TASK REQUIREMENTS: Reproduce the text of each of the following entries verbatim, omitting the pictures from your answer.

DATA FOR THIS EXERCISE:

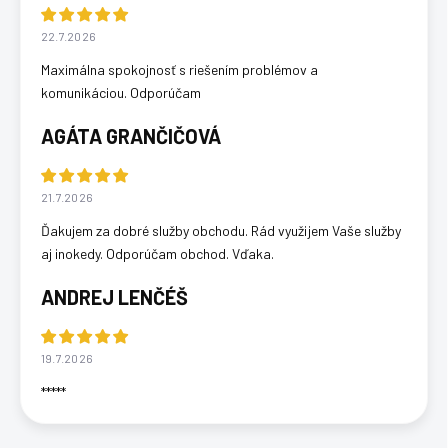
22.7.2026
Maximálna spokojnosť s riešením problémov a
komunikáciou. Odporúčam
AGÁTA GRANČIČOVÁ
21.7.2026
Ďakujem za dobré služby obchodu. Rád využijem Vaše služby
aj inokedy. Odporúčam obchod. Vďaka.
ANDREJ LENČÉŠ
19.7.2026
*****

OUTPUT:
22.7.2026
Maximálna spokojnosť s riešením problémov a
komunikáciou. Odporúčam
AGÁTA GRANČIČOVÁ
21.7.2026
Ďakujem za dobré služby obchodu. Rád využijem Vaše služby
aj inokedy. Odporúčam obchod. Vďaka.
ANDREJ LENČÉŠ
19.7.2026
*****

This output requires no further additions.